The architecture depicted in Figure 16.1 is based on three main components:
The data warehouse specification module, which allows us to design the data warehouse
The data warehouse implementation module, which allows us to store XML data in a relational DBMS and manages data extraction and maintenance
The query manager module for querying the data warehouse
Figure 16.1. System Architecture
The Datawarehouse specification component allows us to design data warehouse content. It provides a graphic editor that produces an XML document containing the data warehouse specification. This specification is composed of information on XML sources and view specifications.

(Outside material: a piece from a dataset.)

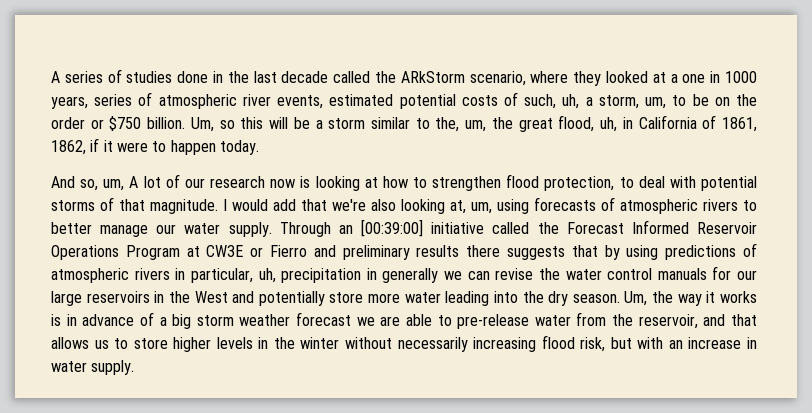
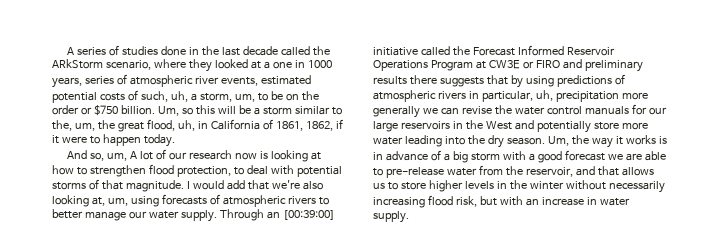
[270,245,308,257] Fierro -> [535,60,560,68] FIRO
[366,268,377,280] in -> [621,92,648,100] more
[239,314,291,326] weather -> [502,151,562,163] with a good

The Datawarehouse implementation component is responsible for creating the relational database of the data warehouse. The XML data are stored in a relational DBMS, to take advantage of the performance of this type of system. We distinguished two levels of data storage: (1) the Datawarehouse component stores the metadata (i.e., patterns and views organization data) and (2) the XML data component stores the content of XML elements or attributes.
The query manager is responsible for reconstructing XML documents from the relational data. In the future, we plan to use query-rewriting techniques (Manolescu et al. 2001) to translate an XML query on the data warehouse interface to an SQL query.